# Venus Fly Trap questions.



## bsharrah (Jan 15, 2008)

My son has asked my to build a small vivarium specifically for VFT's. I am thinking of using a 10g vertical I already have assembled but is void of plants at the moment. Will this be big enough for a few VFT's and is there any other carnivorus plants that could be added? I understand these need a dormant period. How do you provide that?

Also, where does anyone suggest I acquire the plants? I see them in Lowes all the time but wasn't sure if that is a good source, bad source, or doesn't matter.

BTW, there will be no frogs added to this.

Bart


----------



## Scott (Feb 17, 2004)

Remember, VFT's need a dormant period.

I'm not sure how your proposed tank would work with that.

There are a number of excellent places to get Carnivorous Plants.

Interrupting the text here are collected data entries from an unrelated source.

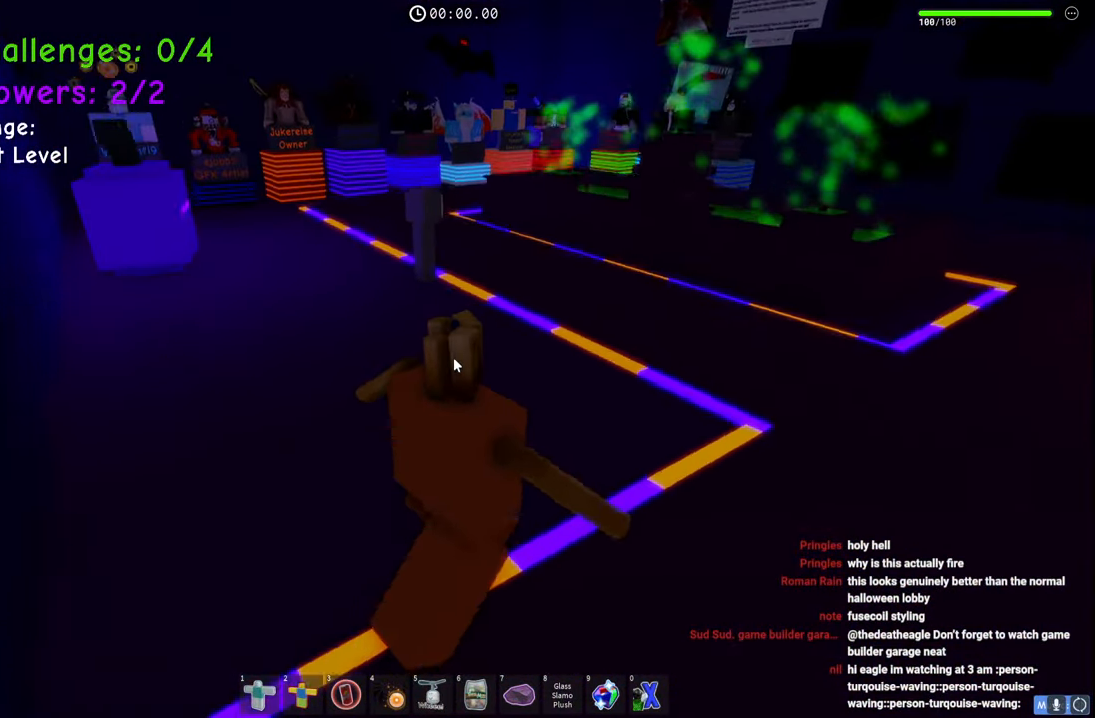
{"keys": ["d", "space", "w"], "events": [[33, "space", "down"], [200, "shift", "down"], [383, "shift", "up"]]}
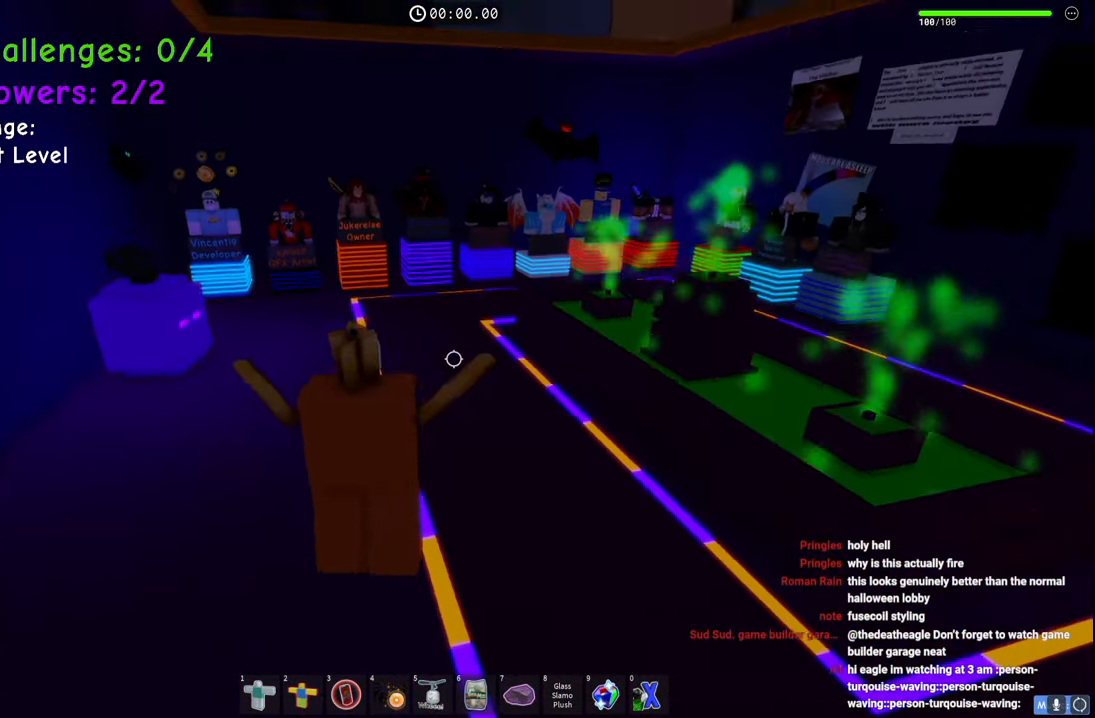
{"keys": ["d", "space", "w"], "events": []}
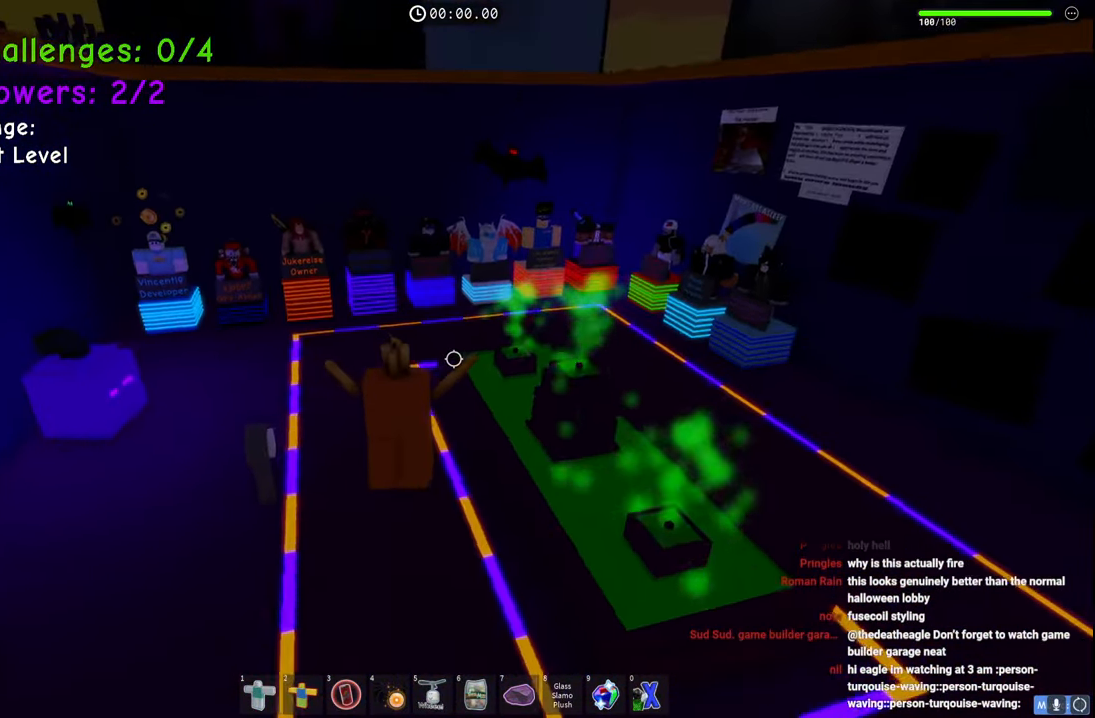
{"keys": ["d", "space", "w"], "events": []}
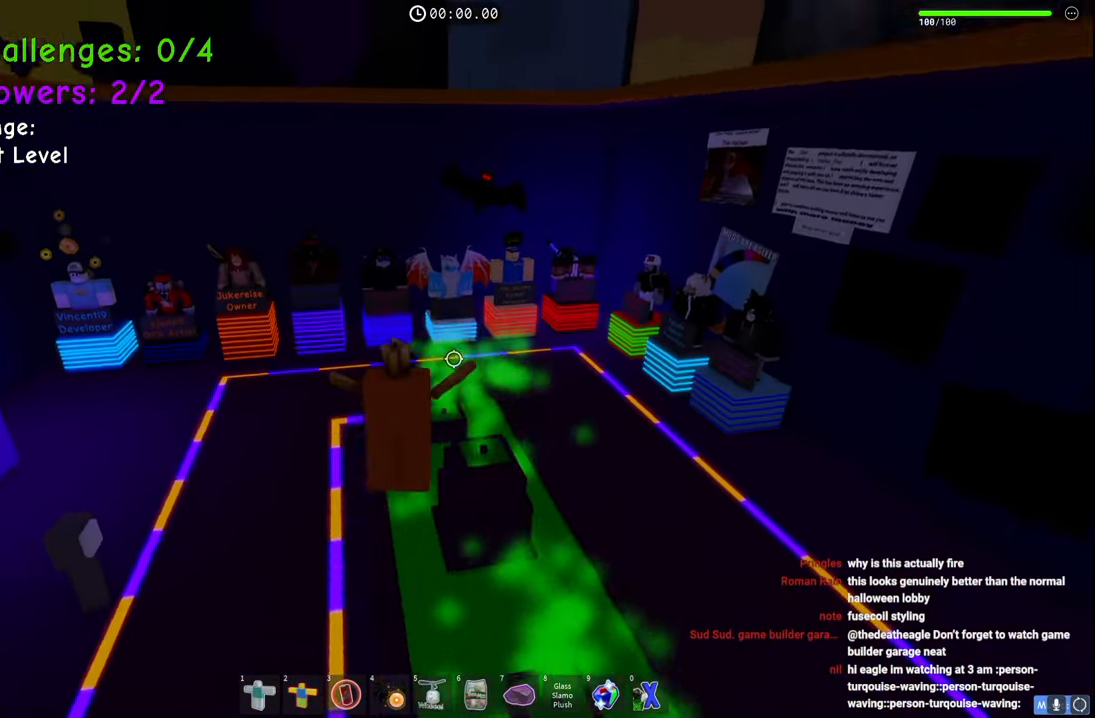
{"keys": ["d", "space", "w"], "events": []}
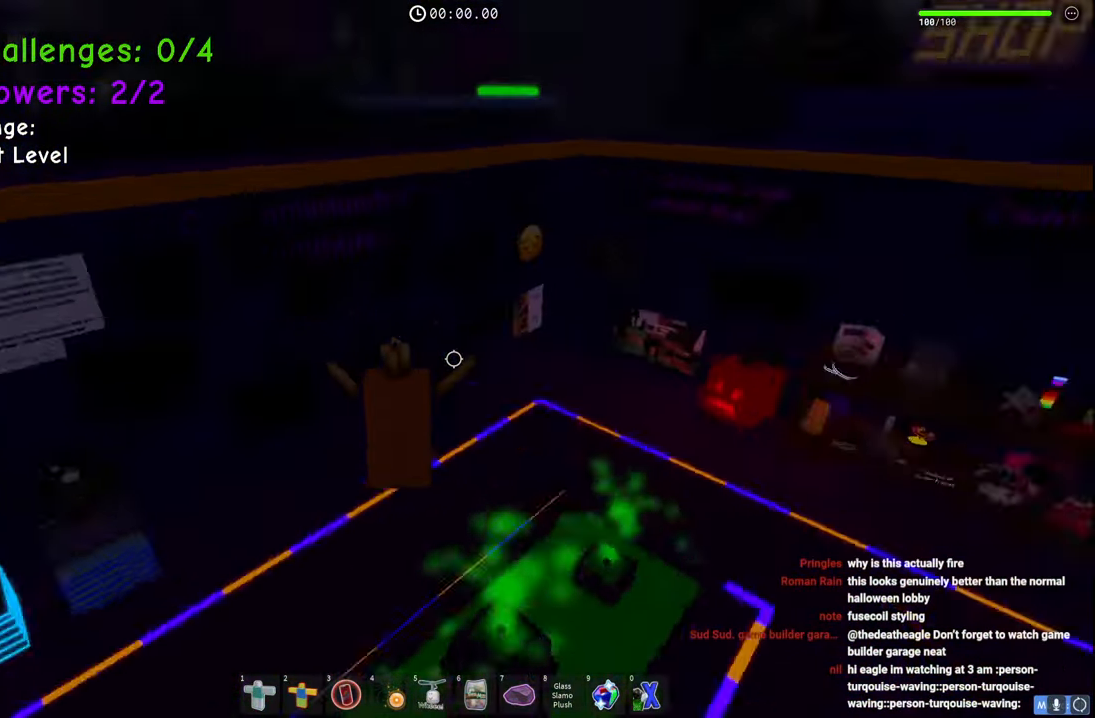
{"keys": ["space", "w"], "events": [[300, "shift", "down"], [350, "d", "up"], [483, "shift", "up"]]}
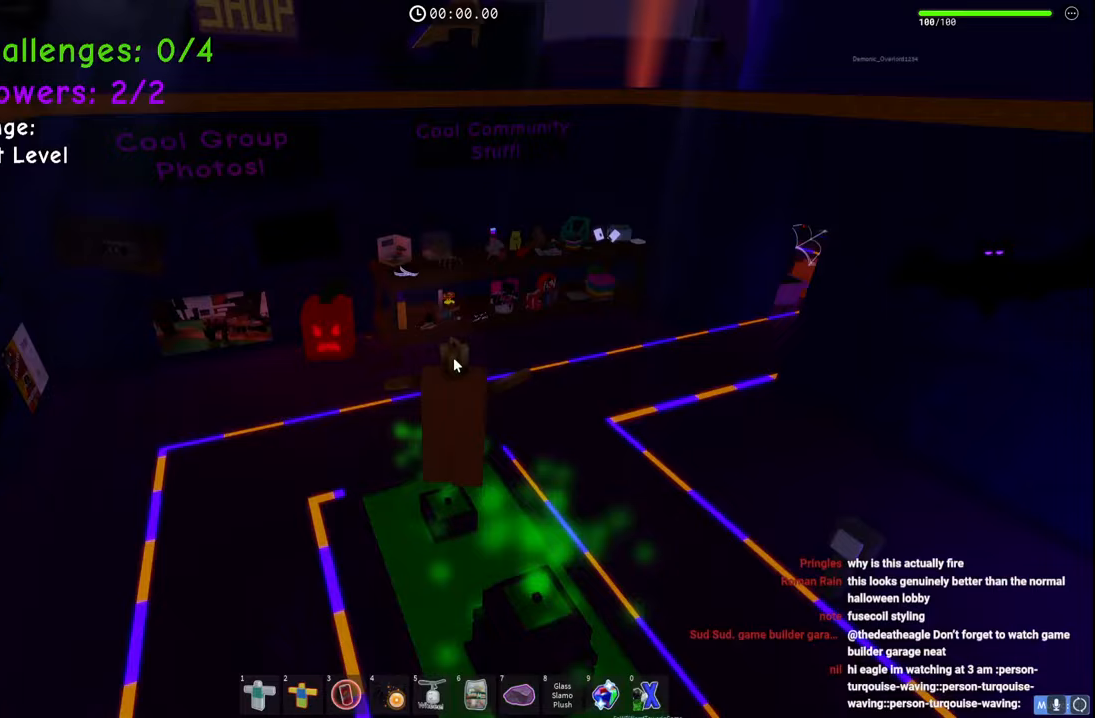
{"keys": ["d", "shift", "space", "w"], "events": [[100, "d", "down"], [383, "shift", "down"]]}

California Carnivores has an excellent reputation and a wide variety (and a really good book written by the owner).

s


----------



## asplundii (Jul 15, 2008)

Honestly VFTs in a tank probably won't work unless you can really provide a winter spell for them for dormancy. There are ways you can grow them outside in your area but they take some doing.

If you want terrarium type plants best bet would be small Nepenthes, tropical Drosera and the Mexican Pinguicula.

There are good sources for CPs and there are a few bad ones. Lowes/Home Depot typically have the "cube o death" and those are not that bad if you get to them before they are all dried out and etiolated. And there are dozens of online vendors. Only one of those I would say to avoid is Peter Paul's Nursery, most any of the others are fine though. And you could also try checking with the NECPS which is sort of local to your area. They have meetings with plant swaps and such.


----------



## tonying (Mar 6, 2008)

About the winter dormancy, it's important to keep in mind that they're quite sensitive while dormant. I lost my only VFT during winter dormancy, probably because I disturbed it too much by changing soil (next time I'll try pure peat moss).


----------



## scream-aim-fire (Mar 1, 2008)

if i were you i would build a 10gal horizontal tank for the vft, because they do not need a tall tank. about the dormant period you can imitate this by either removing the vfts from the tank plant it in a pot, seal it up in a bag so that it can keep moister, then placing the plant in the refrigerator for like 3 month. while the plant is in its dormant period it dosnt need light so it will be fine in a dark fridge. or if you have a fridge that you can fit the whole tank in you can do it that way, aslong as the tank is sealed to retain moister. the other option is to put the tank outside over the winter if you live somewhere that you dont have to worry about freezing.


----------